═════ DATA FOR THE TASK
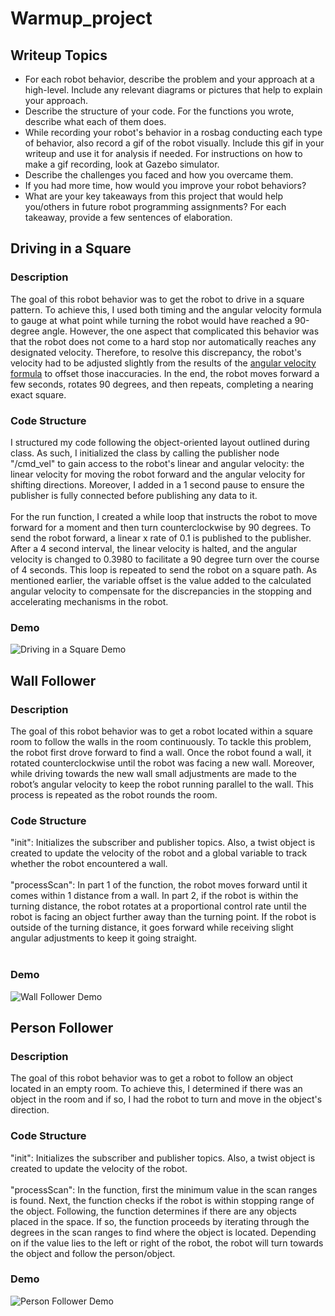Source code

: # Warmup_project
## Writeup Topics

* For each robot behavior, describe the problem and your approach at a high-level. Include any relevant diagrams or pictures that help to explain your approach.
* Describe the structure of your code. For the functions you wrote, describe what each of them does.
* While recording your robot's behavior in a rosbag conducting each type of behavior, also record a gif of the robot visually. Include this gif in your writeup and use it for analysis if needed. For instructions on how to make a gif recording, look at Gazebo simulator.
* Describe the challenges you faced and how you overcame them.
* If you had more time, how would you improve your robot behaviors?
* What are your key takeaways from this project that would help you/others in future robot programming assignments? For each takeaway, provide a few sentences of elaboration.

## Driving in a Square
### Description
The goal of this robot behavior was to get the robot to drive in a square pattern. To achieve this, I used both timing and the angular velocity formula to gauge at what point while turning the robot would have reached a 90-degree angle. However, the one aspect that complicated this behavior was that the robot does not come to a hard stop nor automatically reaches any designated velocity. Therefore, to resolve this discrepancy, the robot's velocity had to be adjusted slightly from the results of the [angular velocity formula](https://www.omnicalculator.com/physics/angular-velocity) to offset those inaccuracies. In the end, the robot moves forward a few seconds, rotates 90 degrees, and then repeats, completing a nearing exact square.
### Code Structure
I structured my code following the object-oriented layout outlined during class. As such, I initialized the class by calling the publisher node "/cmd_vel" to gain access to the robot's linear and angular velocity: the linear velocity for moving the robot forward and the angular velocity for shifting directions. Moreover, I added in a 1 second pause to ensure the publisher is fully connected before publishing any data to it. <br /> <br /> 
For the run function, I created a while loop that instructs the robot to move forward for a moment and then turn counterclockwise by 90 degrees. To send the robot forward, a linear x rate of 0.1 is published to the publisher. After a 4 second interval, the linear velocity is halted, and the angular velocity is changed to 0.3980 to facilitate a 90 degree turn over the course of 4 seconds. This loop is repeated to send the robot on a square path. As mentioned earlier, the variable offset is the value added to the calculated angular velocity to compensate for the discrepancies in the stopping and accelerating mechanisms in the robot.
### Demo 
![Driving in a Square Demo](https://raw.githubusercontent.com/kiana1317/Warmup-Intro-to-Robotics/main/gifs/drivesquare.gif?token=AKRDA5LYJ5NSRD2MI223UC3AB4Q24)

## Wall Follower
### Description
The goal of this robot behavior was to get a robot located within a square room to follow the walls in the room continuously. To tackle this problem, the robot first drove forward to find a wall. Once the robot found a wall, it rotated counterclockwise until the robot was facing a new wall. Moreover, while driving towards the new wall small adjustments are made to the robot’s angular velocity to keep the robot running parallel to the wall. This process is repeated as the robot rounds the room.
### Code Structure
"init": Initializes the subscriber and publisher topics. Also, a twist object is created to update the velocity of the robot and a global variable to track whether the robot encountered a wall.
</br> </br>
"processScan": In part 1 of the function, the robot moves forward until it comes within 1 distance from a wall. In part 2, if the robot is within the turning distance, the robot rotates at a proportional control rate until the robot is facing an object further away than the turning point. If the robot is outside of the turning distance, it goes forward while receiving slight angular adjustments to keep it going straight.
</br></br>
### Demo
![Wall Follower Demo](https://raw.githubusercontent.com/kiana1317/warmup_project/main/gifs/wall_follower.gif)

## Person Follower
### Description
The goal of this robot behavior was to get a robot to follow an object located in an empty room. To achieve this, I determined if there was an object in the room and if so, I had the robot to turn and move in the object's direction.
### Code Structure
"init": Initializes the subscriber and publisher topics. Also, a twist object is created to update the velocity of the robot.
</br></br>
"processScan": In the function, first the minimum value in the scan ranges is found. Next, the function checks if the robot is within stopping range of the object. Following, the function determines if there are any objects placed in the space. If so, the function proceeds by iterating through the degrees in the scan ranges to find where the object is located. Depending on if the value lies to the left or right of the robot, the robot will turn towards the object and follow the person/object.
### Demo
![Person Follower Demo](https://raw.githubusercontent.com/kiana1317/warmup_project/main/gifs/person_follower.gif)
══════════
--- EXERCISE REQUIREMENTS ---
Copy every line above word for word, leaving out the pictures.

--- RESULT OF THIS TASK ---
Source code

: # Warmup_project
## Writeup Topics

* For each robot behavior, describe the problem and your approach at a high-level. Include any relevant diagrams or pictures that help to explain your approach.
* Describe the structure of your code. For the functions you wrote, describe what each of them does.
* While recording your robot's behavior in a rosbag conducting each type of behavior, also record a gif of the robot visually. Include this gif in your writeup and use it for analysis if needed. For instructions on how to make a gif recording, look at Gazebo simulator.
* Describe the challenges you faced and how you overcame them.
* If you had more time, how would you improve your robot behaviors?
* What are your key takeaways from this project that would help you/others in future robot programming assignments? For each takeaway, provide a few sentences of elaboration.

## Driving in a Square
### Description
The goal of this robot behavior was to get the robot to drive in a square pattern. To achieve this, I used both timing and the angular velocity formula to gauge at what point while turning the robot would have reached a 90-degree angle. However, the one aspect that complicated this behavior was that the robot does not come to a hard stop nor automatically reaches any designated velocity. Therefore, to resolve this discrepancy, the robot's velocity had to be adjusted slightly from the results of the [angular velocity formula](https://www.omnicalculator.com/physics/angular-velocity) to offset those inaccuracies. In the end, the robot moves forward a few seconds, rotates 90 degrees, and then repeats, completing a nearing exact square.
### Code Structure
I structured my code following the object-oriented layout outlined during class. As such, I initialized the class by calling the publisher node "/cmd_vel" to gain access to the robot's linear and angular velocity: the linear velocity for moving the robot forward and the angular velocity for shifting directions. Moreover, I added in a 1 second pause to ensure the publisher is fully connected before publishing any data to it. <br /> <br /> 
For the run function, I created a while loop that instructs the robot to move forward for a moment and then turn counterclockwise by 90 degrees. To send the robot forward, a linear x rate of 0.1 is published to the publisher. After a 4 second interval, the linear velocity is halted, and the angular velocity is changed to 0.3980 to facilitate a 90 degree turn over the course of 4 seconds. This loop is repeated to send the robot on a square path. As mentioned earlier, the variable offset is the value added to the calculated angular velocity to compensate for the discrepancies in the stopping and accelerating mechanisms in the robot.
### Demo 
![Driving in a Square Demo](https://raw.githubusercontent.com/kiana1317/Warmup-Intro-to-Robotics/main/gifs/drivesquare.gif?token=AKRDA5LYJ5NSRD2MI223UC3AB4Q24)

## Wall Follower
### Description
The goal of this robot behavior was to get a robot located within a square room to follow the walls in the room continuously. To tackle this problem, the robot first drove forward to find a wall. Once the robot found a wall, it rotated counterclockwise until the robot was facing a new wall. Moreover, while driving towards the new wall small adjustments are made to the robot’s angular velocity to keep the robot running parallel to the wall. This process is repeated as the robot rounds the room.
### Code Structure
"init": Initializes the subscriber and publisher topics. Also, a twist object is created to update the velocity of the robot and a global variable to track whether the robot encountered a wall.
</br> </br>
"processScan": In part 1 of the function, the robot moves forward until it comes within 1 distance from a wall. In part 2, if the robot is within the turning distance, the robot rotates at a proportional control rate until the robot is facing an object further away than the turning point. If the robot is outside of the turning distance, it goes forward while receiving slight angular adjustments to keep it going straight.
</br></br>
### Demo
![Wall Follower Demo](https://raw.githubusercontent.com/kiana1317/warmup_project/main/gifs/wall_follower.gif)

## Person Follower
### Description
The goal of this robot behavior was to get a robot to follow an object located in an empty room. To achieve this, I determined if there was an object in the room and if so, I had the robot to turn and move in the object's direction.
### Code Structure
"init": Initializes the subscriber and publisher topics. Also, a twist object is created to update the velocity of the robot.
</br></br>
"processScan": In the function, first the minimum value in the scan ranges is found. Next, the function checks if the robot is within stopping range of the object. Following, the function determines if there are any objects placed in the space. If so, the function proceeds by iterating through the degrees in the scan ranges to find where the object is located. Depending on if the value lies to the left or right of the robot, the robot will turn towards the object and follow the person/object.
### Demo
![Person Follower Demo](https://raw.githubusercontent.com/kiana1317/warmup_project/main/gifs/person_follower.gif)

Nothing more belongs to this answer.